- _About this exercise_: Return all the records, each one exactly as given.

- _Data supplied_:
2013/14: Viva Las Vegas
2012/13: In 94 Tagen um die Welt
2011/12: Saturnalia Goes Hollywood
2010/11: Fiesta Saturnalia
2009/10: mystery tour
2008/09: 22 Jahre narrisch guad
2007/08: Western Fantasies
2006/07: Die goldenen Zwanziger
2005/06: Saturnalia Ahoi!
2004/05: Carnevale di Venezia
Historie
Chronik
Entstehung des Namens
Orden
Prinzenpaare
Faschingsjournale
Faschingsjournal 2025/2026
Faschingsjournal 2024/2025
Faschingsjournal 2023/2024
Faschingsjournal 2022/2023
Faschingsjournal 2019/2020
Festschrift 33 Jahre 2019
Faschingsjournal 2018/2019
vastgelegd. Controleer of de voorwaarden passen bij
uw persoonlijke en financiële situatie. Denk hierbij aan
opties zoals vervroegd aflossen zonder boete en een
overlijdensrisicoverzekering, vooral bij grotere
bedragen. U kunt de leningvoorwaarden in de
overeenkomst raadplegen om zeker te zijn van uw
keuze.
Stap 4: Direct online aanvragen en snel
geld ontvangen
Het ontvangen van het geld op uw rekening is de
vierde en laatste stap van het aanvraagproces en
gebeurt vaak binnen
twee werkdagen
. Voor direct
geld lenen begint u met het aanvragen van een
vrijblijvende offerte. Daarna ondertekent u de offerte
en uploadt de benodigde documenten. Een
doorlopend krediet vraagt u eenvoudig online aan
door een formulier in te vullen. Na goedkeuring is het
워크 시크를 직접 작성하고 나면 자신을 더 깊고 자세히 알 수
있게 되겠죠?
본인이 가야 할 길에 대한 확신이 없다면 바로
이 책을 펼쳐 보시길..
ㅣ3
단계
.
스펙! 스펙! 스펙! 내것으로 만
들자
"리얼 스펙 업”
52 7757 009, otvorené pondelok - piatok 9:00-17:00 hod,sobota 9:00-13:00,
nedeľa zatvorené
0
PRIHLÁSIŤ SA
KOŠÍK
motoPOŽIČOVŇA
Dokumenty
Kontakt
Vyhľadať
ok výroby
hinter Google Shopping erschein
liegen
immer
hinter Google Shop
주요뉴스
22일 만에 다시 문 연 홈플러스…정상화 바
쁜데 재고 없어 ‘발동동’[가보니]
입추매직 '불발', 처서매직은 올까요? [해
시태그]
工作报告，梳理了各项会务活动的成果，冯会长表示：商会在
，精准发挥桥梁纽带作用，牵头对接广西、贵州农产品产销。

- _Your solution_:
2013/14: Viva Las Vegas
2012/13: In 94 Tagen um die Welt
2011/12: Saturnalia Goes Hollywood
2010/11: Fiesta Saturnalia
2009/10: mystery tour
2008/09: 22 Jahre narrisch guad
2007/08: Western Fantasies
2006/07: Die goldenen Zwanziger
2005/06: Saturnalia Ahoi!
2004/05: Carnevale di Venezia
Historie
Chronik
Entstehung des Namens
Orden
Prinzenpaare
Faschingsjournale
Faschingsjournal 2025/2026
Faschingsjournal 2024/2025
Faschingsjournal 2023/2024
Faschingsjournal 2022/2023
Faschingsjournal 2019/2020
Festschrift 33 Jahre 2019
Faschingsjournal 2018/2019
vastgelegd. Controleer of de voorwaarden passen bij
uw persoonlijke en financiële situatie. Denk hierbij aan
opties zoals vervroegd aflossen zonder boete en een
overlijdensrisicoverzekering, vooral bij grotere
bedragen. U kunt de leningvoorwaarden in de
overeenkomst raadplegen om zeker te zijn van uw
keuze.
Stap 4: Direct online aanvragen en snel
geld ontvangen
Het ontvangen van het geld op uw rekening is de
vierde en laatste stap van het aanvraagproces en
gebeurt vaak binnen
twee werkdagen
. Voor direct
geld lenen begint u met het aanvragen van een
vrijblijvende offerte. Daarna ondertekent u de offerte
en uploadt de benodigde documenten. Een
doorlopend krediet vraagt u eenvoudig online aan
door een formulier in te vullen. Na goedkeuring is het
워크 시크를 직접 작성하고 나면 자신을 더 깊고 자세히 알 수
있게 되겠죠?
본인이 가야 할 길에 대한 확신이 없다면 바로
이 책을 펼쳐 보시길..
ㅣ3
단계
.
스펙! 스펙! 스펙! 내것으로 만
들자
"리얼 스펙 업”
52 7757 009, otvorené pondelok - piatok 9:00-17:00 hod,sobota 9:00-13:00,
nedeľa zatvorené
0
PRIHLÁSIŤ SA
KOŠÍK
motoPOŽIČOVŇA
Dokumenty
Kontakt
Vyhľadať
ok výroby
hinter Google Shopping erschein
liegen
immer
hinter Google Shop
주요뉴스
22일 만에 다시 문 연 홈플러스…정상화 바
쁜데 재고 없어 ‘발동동’[가보니]
입추매직 '불발', 처서매직은 올까요? [해
시태그]
工作报告，梳理了各项会务活动的成果，冯会长表示：商会在
，精准发挥桥梁纽带作用，牵头对接广西、贵州农产品产销。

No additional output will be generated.